LIBRARY: Becasse. Inspirations and Flavours by Justin North
October 15, 2007
neat. Photograph taken at Becasse by Xiaohan Shen at Flickr.
A few days ago, for the first time in our history as a species, the human population of the planet Earth became predominantly urban, not rural. Some bold researchers pinned down this epochal moment of passage to May 23, 2007. The date was of course a polite statistical fiction, based on a United Nations estimate of how fast people worldwide are shaking off the dust of the countryside and moving into town. In any case, nobody stood up to ask the important question: What does it mean to become a city-dwelling species?
Richard Conniff. ‘The Greening of the Urban Animal’. 11.6.2007 New York Times. ‘Select’
Becasse is the Sydney Morning Herald’s “Good Food Guide” Restaurant of the Year for 2007. Justin North has been mentioned as a ‘chef to watch’ by Food & Wine magazine, published in New York. His wife Georgia, the restaurant’s manager, has won awards as a sommelier and the quality of the service at Becasse has been praised. The entire enterprise sits at the pinnacle of a rarefied European artform.
So what does it mean when he says “it’s all about the produce”? The book Becasse: Inspirations and Flavours opens with a question: “Where are the traditional craftsmen, the skilled and passionate individuals? They are vanishing in a world of vast, overly simplified foods.” This isn’t a sentimental conceit, a classical artist revering an ancient instrument freakishly preserved beyond its own time. Or the way that the couture branch of fashion makes theatre of painstaking old-fashioned handcrafts applied to clothing made for an individual customer in an industry whose manufacturing process is otherwise completely automated to produce goods for an anonymous everycustomer. What Justin North does is align farming and food production with the precision and refinement of his own skills as a chef. He’s brought a contemporary, complex sophistication that’s generally thought of as something urban to the consideration of the practices of farming and food production. He introduces us to people who are at the pinnacle of their own branches of food production: many of them have large-scale businesses that are successful in export as well as local markets. He shows that that technology, through the development of new tools is no enemy to craftsmanship and tradition. For instance, Tim Terry trains dogs to search for truffles on his farm in Tasmania, but he’s working with a researcher in chemosensory science, Professor Bryn Hibbert, at the University of New South Wales, to develop mechanised detection systems, an “electronic nose.”
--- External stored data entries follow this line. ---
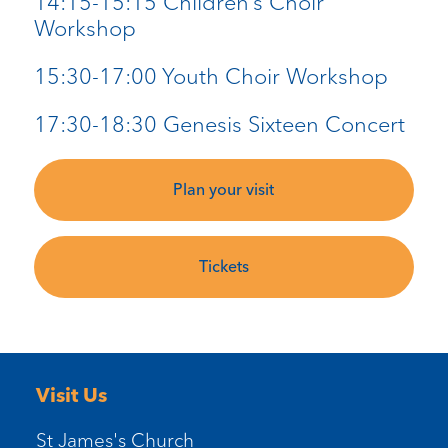
14:15-15:15 Children’s Choir
Workshop
15:30-17:00 Youth Choir Workshop
17:30-18:30 Genesis Sixteen Concert
Plan your visit
Tickets
Visit Us
St James's Church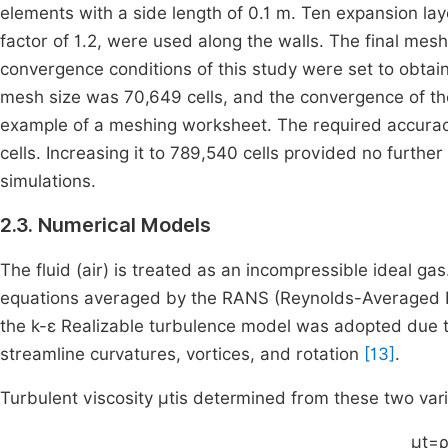
elements with a side length of 0.1 m. Ten expansion lay
factor of 1.2, were used along the walls. The final m
convergence conditions of this study were set to obtai
mesh size was 70,649 cells, and the convergence of the
example of a meshing worksheet. The required accurac
cells. Increasing it to 789,540 cells provided no furth
simulations.
2.3. Numerical Models
The fluid (air) is treated as an incompressible ideal g
equations averaged by the RANS (Reynolds-Averaged N
the k-ε Realizable turbulence model was adopted due to
streamline curvatures, vortices, and rotation
[13]
.
Turbulent viscosity
μ
t
is determined from these two vari
μ
t
=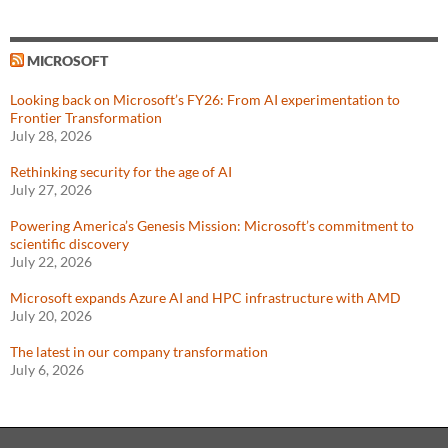
MICROSOFT
Looking back on Microsoft’s FY26: From AI experimentation to
Frontier Transformation
July 28, 2026
Rethinking security for the age of AI
July 27, 2026
Powering America’s Genesis Mission: Microsoft’s commitment to
scientific discovery
July 22, 2026
Microsoft expands Azure AI and HPC infrastructure with AMD
July 20, 2026
The latest in our company transformation
July 6, 2026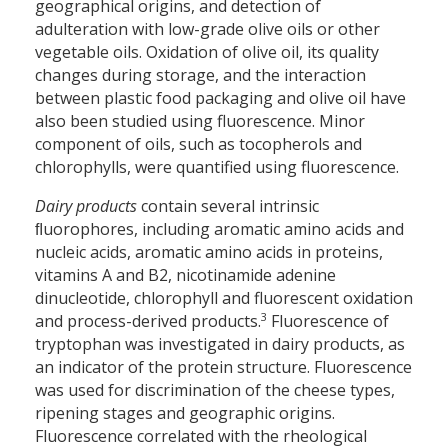
geographical origins, and detection of
adulteration with low-grade olive oils or other
vegetable oils. Oxidation of olive oil, its quality
changes during storage, and the interaction
between plastic food packaging and olive oil have
also been studied using fluorescence. Minor
component of oils, such as tocopherols and
chlorophylls, were quantified using fluorescence.
Dairy products
contain several intrinsic
ﬂuorophores, including aromatic amino acids and
nucleic acids, aromatic amino acids in proteins,
vitamins A and B2, nicotinamide adenine
dinucleotide, chlorophyll and fluorescent oxidation
3
and process-derived products.
Fluorescence of
tryptophan was investigated in dairy products, as
an indicator of the protein structure. Fluorescence
was used for discrimination of the cheese types,
ripening stages and geographic origins.
Fluorescence correlated with the rheological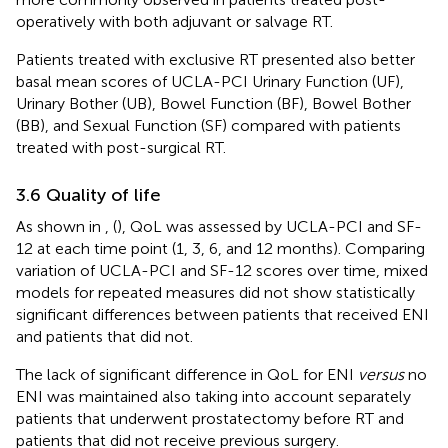
operatively with both adjuvant or salvage RT.
Patients treated with exclusive RT presented also better
basal mean scores of UCLA-PCI Urinary Function (UF),
Urinary Bother (UB), Bowel Function (BF), Bowel Bother
(BB), and Sexual Function (SF) compared with patients
treated with post-surgical RT.
3.6 Quality of life
As shown in
,
(
), QoL was assessed by UCLA-PCI and SF-
12 at each time point (1, 3, 6, and 12 months). Comparing
variation of UCLA-PCI and SF-12 scores over time, mixed
models for repeated measures did not show statistically
significant differences between patients that received ENI
and patients that did not.
The lack of significant difference in QoL for ENI
versus
no
ENI was maintained also taking into account separately
patients that underwent prostatectomy before RT and
patients that did not receive previous surgery.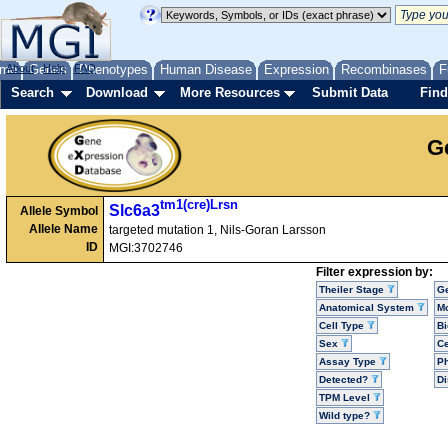
me
About
Genes
Help
FAQ
Phenotypes
Human Disease
Expression
Recombinases
F
Search
Download
More Resources
Submit Data
Find
G
tm1(cre)Lrsn
Slc6a3
Allele Symbol
Allele Name
targeted mutation 1, Nils-Goran Larsson
ID
MGI:3702746
Filter expression by:
Theiler Stage
G
Anatomical System
Mo
Cell Type
Bi
Sex
Ce
Assay Type
P
Detected?
D
TPM Level
Wild type?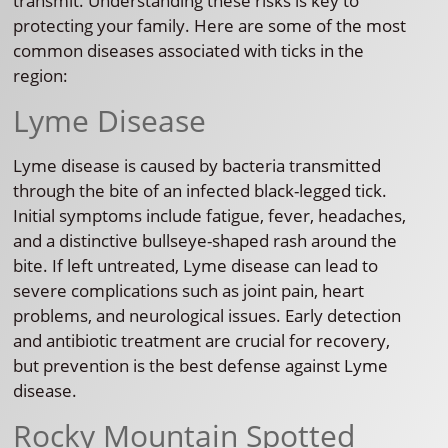
transmit. Understanding these risks is key to
protecting your family. Here are some of the most
common diseases associated with ticks in the
region:
Lyme Disease
Lyme disease is caused by bacteria transmitted
through the bite of an infected black-legged tick.
Initial symptoms include fatigue, fever, headaches,
and a distinctive bullseye-shaped rash around the
bite. If left untreated, Lyme disease can lead to
severe complications such as joint pain, heart
problems, and neurological issues. Early detection
and antibiotic treatment are crucial for recovery,
but prevention is the best defense against Lyme
disease.
Rocky Mountain Spotted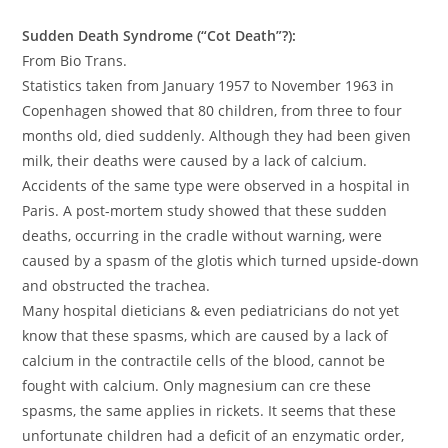
Sudden Death Syndrome (“Cot Death”?):
From Bio Trans.
Statistics taken from January 1957 to November 1963 in
Copenhagen showed that 80 children, from three to four
months old, died suddenly. Although they had been given
milk, their deaths were caused by a lack of calcium.
Accidents of the same type were observed in a hospital in
Paris. A post-mortem study showed that these sudden
deaths, occurring in the cradle without warning, were
caused by a spasm of the glotis which turned upside-down
and obstructed the trachea.
Many hospital dieticians & even pediatricians do not yet
know that these spasms, which are caused by a lack of
calcium in the contractile cells of the blood, cannot be
fought with calcium. Only magnesium can cre these
spasms, the same applies in rickets. It seems that these
unfortunate children had a deficit of an enzymatic order,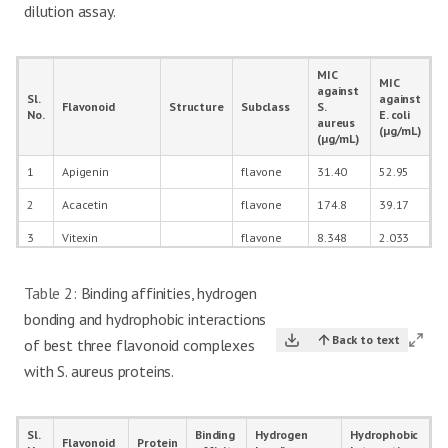
dilution assay.
MIC
MIC
against
Sl.
against
Flavonoid
Structure
Subclass
S.
No.
E. coli
aureus
(µg/mL)
(µg/mL)
1
Apigenin
flavone
31.40
52.95
2
Acacetin
flavone
174.8
39.17
3
Vitexin
flavone
8.348
2.033
4
Tricin
flavone
34.60
1.794
Table 2:
Binding affinities, hydrogen
5
Luteolin
flavone
29.43
16.72
bonding and hydrophobic interactions
6
Diosmetin
flavone
56.59
60.83
Back to text
of best three flavonoid complexes
with S. aureus proteins.
7
Orientin
flavone
21.10
1.794
8
Isorientin
flavone
13.99
2.035
Sl.
Binding
Hydrogen
Hydrophobic
9
Galangin
flavonol
65.51
15.21
Flavonoid
Protein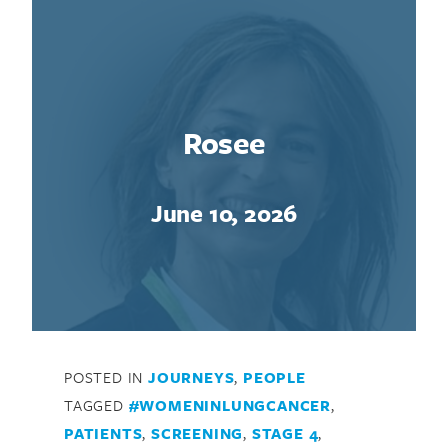
Rosee
June 10, 2026
POSTED IN
JOURNEYS
,
PEOPLE
TAGGED
#WOMENINLUNGCANCER
,
PATIENTS
,
SCREENING
,
STAGE 4
,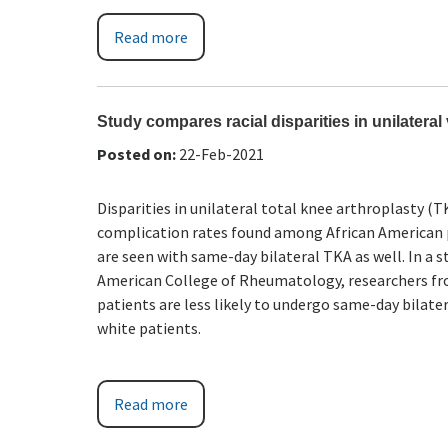
Read more
Study compares racial disparities in unilateral
Posted on
:
22-Feb-2021
Disparities in unilateral total knee arthroplasty (
complication rates found among African American pa
are seen with same-day bilateral TKA as well. In a
American College of Rheumatology, researchers fro
patients are less likely to undergo same-day bilate
white patients.
Read more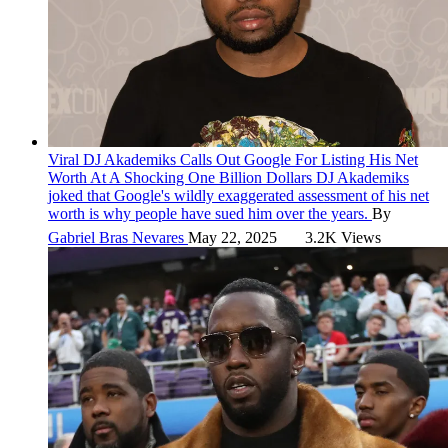
Viral
DJ Akademiks Calls Out Google For Listing His Net
Worth At A Shocking One Billion Dollars
DJ Akademiks
joked that Google's wildly exaggerated assessment of his net
worth is why people have sued him over the years.
By
Gabriel Bras Nevares
May 22, 2025
3.2K Views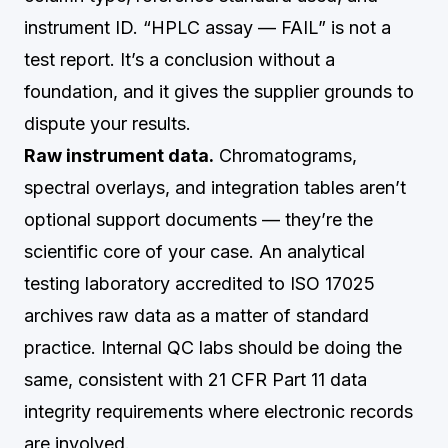
instrument ID. “HPLC assay — FAIL” is not a
test report. It’s a conclusion without a
foundation, and it gives the supplier grounds to
dispute your results.
Raw instrument data.
Chromatograms,
spectral overlays, and integration tables aren’t
optional support documents — they’re the
scientific core of your case. An analytical
testing laboratory accredited to ISO 17025
archives raw data as a matter of standard
practice. Internal QC labs should be doing the
same, consistent with 21 CFR Part 11 data
integrity requirements where electronic records
are involved.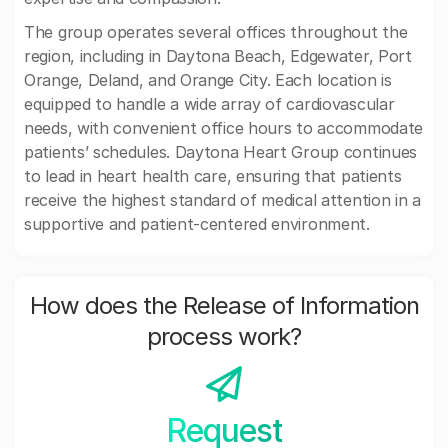
The group operates several offices throughout the
region, including in Daytona Beach, Edgewater, Port
Orange, Deland, and Orange City. Each location is
equipped to handle a wide array of cardiovascular
needs, with convenient office hours to accommodate
patients’ schedules. Daytona Heart Group continues
to lead in heart health care, ensuring that patients
receive the highest standard of medical attention in a
supportive and patient-centered environment.
How does the Release of Information
process work?
Request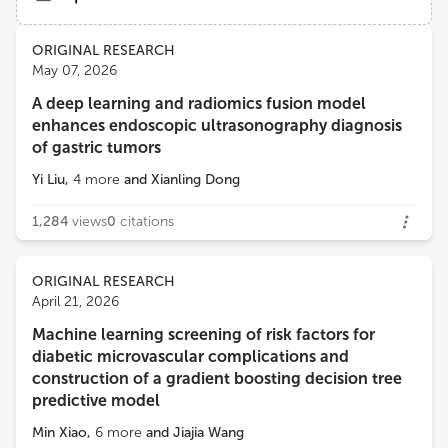
Views
Demographics
ORIGINAL RESEARCH
May 07, 2026
A deep learning and radiomics fusion model
Loading...
enhances endoscopic ultrasonography diagnosis
of gastric tumors
Yi Liu
,
4
more
and
Xianling Dong
1,284
views
0
citations
ORIGINAL RESEARCH
April 21, 2026
Machine learning screening of risk factors for
diabetic microvascular complications and
construction of a gradient boosting decision tree
predictive model
Min Xiao
,
6
more
and
Jiajia Wang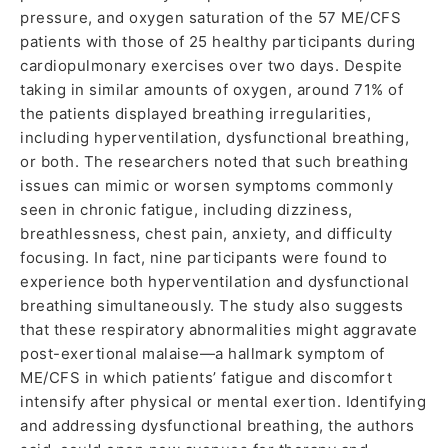
pressure, and oxygen saturation of the 57 ME/CFS
patients with those of 25 healthy participants during
cardiopulmonary exercises over two days. Despite
taking in similar amounts of oxygen, around 71% of
the patients displayed breathing irregularities,
including hyperventilation, dysfunctional breathing,
or both. The researchers noted that such breathing
issues can mimic or worsen symptoms commonly
seen in chronic fatigue, including dizziness,
breathlessness, chest pain, anxiety, and difficulty
focusing. In fact, nine participants were found to
experience both hyperventilation and dysfunctional
breathing simultaneously. The study also suggests
that these respiratory abnormalities might aggravate
post-exertional malaise—a hallmark symptom of
ME/CFS in which patients’ fatigue and discomfort
intensify after physical or mental exertion. Identifying
and addressing dysfunctional breathing, the authors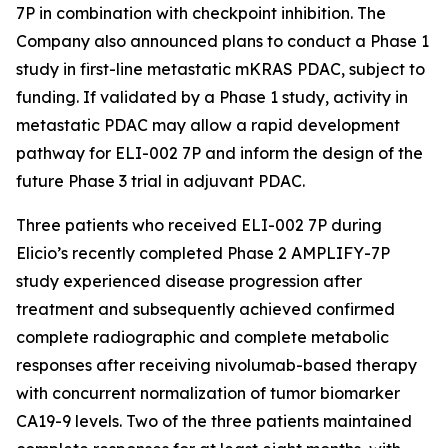
7P in combination with checkpoint inhibition. The
Company also announced plans to conduct a Phase 1
study in first-line metastatic mKRAS PDAC, subject to
funding. If validated by a Phase 1 study, activity in
metastatic PDAC may allow a rapid development
pathway for ELI-002 7P and inform the design of the
future Phase 3 trial in adjuvant PDAC.
Three patients who received ELI-002 7P during
Elicio’s recently completed Phase 2 AMPLIFY-7P
study experienced disease progression after
treatment and subsequently achieved confirmed
complete radiographic and complete metabolic
responses after receiving nivolumab-based therapy
with concurrent normalization of tumor biomarker
CA19-9 levels. Two of the three patients maintained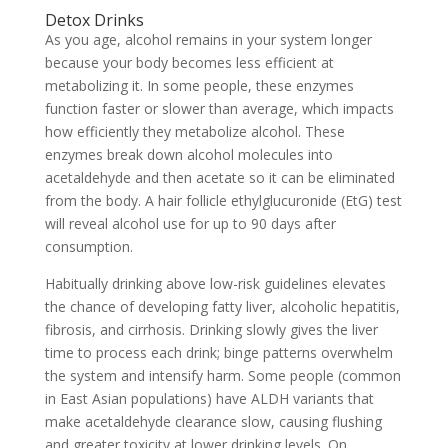
Detox Drinks
As you age, alcohol remains in your system longer
because your body becomes less efficient at
metabolizing it. In some people, these enzymes
function faster or slower than average, which impacts
how efficiently they metabolize alcohol. These
enzymes break down alcohol molecules into
acetaldehyde and then acetate so it can be eliminated
from the body. A hair follicle ethylglucuronide (EtG) test
will reveal alcohol use for up to 90 days after
consumption.
Habitually drinking above low-risk guidelines elevates
the chance of developing fatty liver, alcoholic hepatitis,
fibrosis, and cirrhosis. Drinking slowly gives the liver
time to process each drink; binge patterns overwhelm
the system and intensify harm. Some people (common
in East Asian populations) have ALDH variants that
make acetaldehyde clearance slow, causing flushing
and greater toxicity at lower drinking levels. On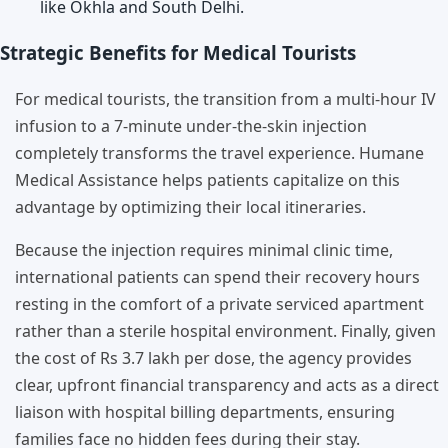
like Okhla and South Delhi.
Strategic Benefits for Medical Tourists
For medical tourists, the transition from a multi-hour IV
infusion to a 7-minute under-the-skin injection
completely transforms the travel experience. Humane
Medical Assistance helps patients capitalize on this
advantage by optimizing their local itineraries.
Because the injection requires minimal clinic time,
international patients can spend their recovery hours
resting in the comfort of a private serviced apartment
rather than a sterile hospital environment. Finally, given
the cost of Rs 3.7 lakh per dose, the agency provides
clear, upfront financial transparency and acts as a direct
liaison with hospital billing departments, ensuring
families face no hidden fees during their stay.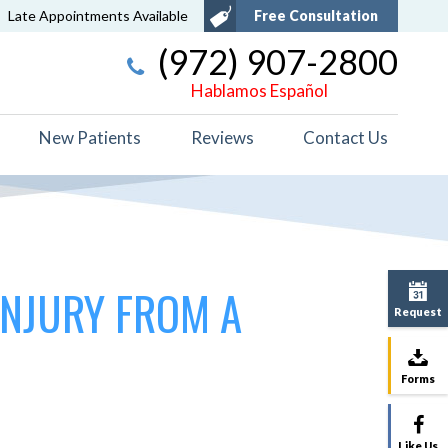
Late Appointments Available
Free Consultation
(972) 907-2800
Hablamos Español
New Patients
Reviews
Contact Us
INJURY FROM A
Request
Forms
Like Us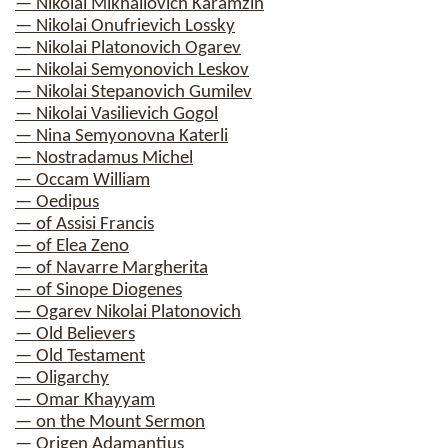
— Nikolai Mikhailovich Karamzin
— Nikolai Onufrievich Lossky
— Nikolai Platonovich Ogarev
— Nikolai Semyonovich Leskov
— Nikolai Stepanovich Gumilev
— Nikolai Vasilievich Gogol
— Nina Semyonovna Katerli
— Nostradamus Michel
— Occam William
— Oedipus
— of Assisi Francis
— of Elea Zeno
— of Navarre Margherita
— of Sinope Diogenes
— Ogarev Nikolai Platonovich
— Old Believers
— Old Testament
— Oligarchy
— Omar Khayyam
— on the Mount Sermon
— Origen Adamantius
When Justin North opened Becasse in 2001 (in its original location in Surry Hills, it moved to Sydney’s CBD in 2005) he deepened his knowledge of the produce he was purchasing by visiting the farmers and producers. Becasse: Inspirations and Flavours is organised around the building blocks of his cuisine: lamb, beef, game birds, pork, seafood, and European delicacies: truffles, cheeses. He’s chosen a farmer or producer to embody each of these categories, and each section leads in with a description of their methods. He also sketches how these foods have become culturally important to us through history. He has a poet’s sharp eye for selecting a symbol that unlocks a whole world. These introductory texts could be excerpted as a book that stands on its own as an overview of food production in Australia as well as primer on the research and inventions that are maintaining the quality of fine foods, in challenging environmental conditions, as thriving businesses, in the twenty first century. Read the rest of this entry »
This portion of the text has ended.